Recent advancements in autism research have primarily focused on analyzing the disorder's behavioral manifestations through techniques such as functional magnetic resonance imaging (fMRI), which tracks the brain's responses to stimuli and activities. However, there has been limited exploration into the underlying causes of these responses.
Researchers at UVA's College and Graduate School of Arts & Sciences have made significant strides in understanding the physiological disparities in brain structures between autistic and non-autistic individuals. Utilizing Diffusion MRI, a method that observes how water molecules move within the brain and interact with cellular membranes, the team has been able to uncover structural variances in the brains of individuals with autism.
This innovative approach has enabled the researchers to develop mathematical models of brain microstructures, facilitating the identification of differences between autistic and non-autistic brains. Lead author Benjamin Newman, a postdoctoral researcher at UVA, emphasizes the novelty of this method in elucidating the neuronal distinctions contributing to autism spectrum disorder (ASD).
Building upon the pioneering work of Alan Hodgkin and Andrew Huxley, who elucidated the electrochemical properties of neurons, Newman and his colleagues applied similar principles to investigate the conductivity discrepancies in autistic brains. By integrating cutting-edge neuroimaging data and computational methodologies, they devised a novel approach to calculating the conductivity of neural axons and their information transmission capacity.
Their study, published in PLOS One, not only demonstrates the link between these microstructural variances and participants' scores on the Social Communication Questionnaire but also highlights the potential implications for understanding the origins of ASD.
John Darrell Van Horn, a professor at UVA, underscores the significance of moving beyond subjective behavioral observations and delving into physiological metrics to comprehend the underpinnings of autism. He notes that while previous research has focused on functional MRI studies, this study delves deeper into the brain's information processing mechanisms.
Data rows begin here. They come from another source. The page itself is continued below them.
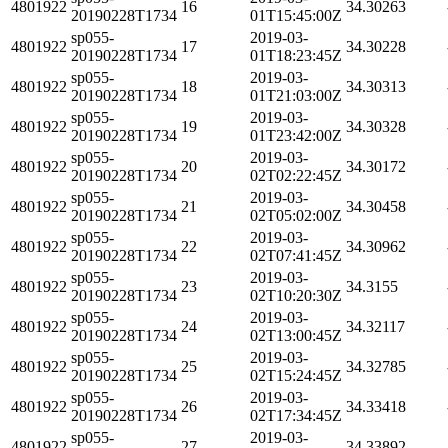
4801922
16
34.30263
20190228T1734
01T15:45:00Z
sp055-
2019-03-
4801922
17
34.30228
20190228T1734
01T18:23:45Z
sp055-
2019-03-
4801922
18
34.30313
20190228T1734
01T21:03:00Z
sp055-
2019-03-
4801922
19
34.30328
20190228T1734
01T23:42:00Z
sp055-
2019-03-
4801922
20
34.30172
20190228T1734
02T02:22:45Z
sp055-
2019-03-
4801922
21
34.30458
20190228T1734
02T05:02:00Z
sp055-
2019-03-
4801922
22
34.30962
20190228T1734
02T07:41:45Z
sp055-
2019-03-
4801922
23
34.3155
20190228T1734
02T10:20:30Z
sp055-
2019-03-
4801922
24
34.32117
20190228T1734
02T13:00:45Z
sp055-
2019-03-
4801922
25
34.32785
20190228T1734
02T15:24:45Z
sp055-
2019-03-
4801922
26
34.33418
20190228T1734
02T17:34:45Z
sp055-
2019-03-
4801922
27
34.33892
The researchers, affiliated with the National Institute of Health's Autism Center of Excellence, envision their findings as laying the groundwork for a precision medicine approach to autism treatment. According to Kevin Pelphrey, the study's principal investigator, this research provides a biological target for measuring treatment response and identifies avenues for future therapeutic interventions.
Furthermore, the study's implications extend beyond autism, potentially informing the examination, diagnosis, and treatment of other neurological disorders like Parkinson's and Alzheimer's. Van Horn emphasizes the novelty of this tool for measuring neuron properties and its potential applications in diverse neurological contexts.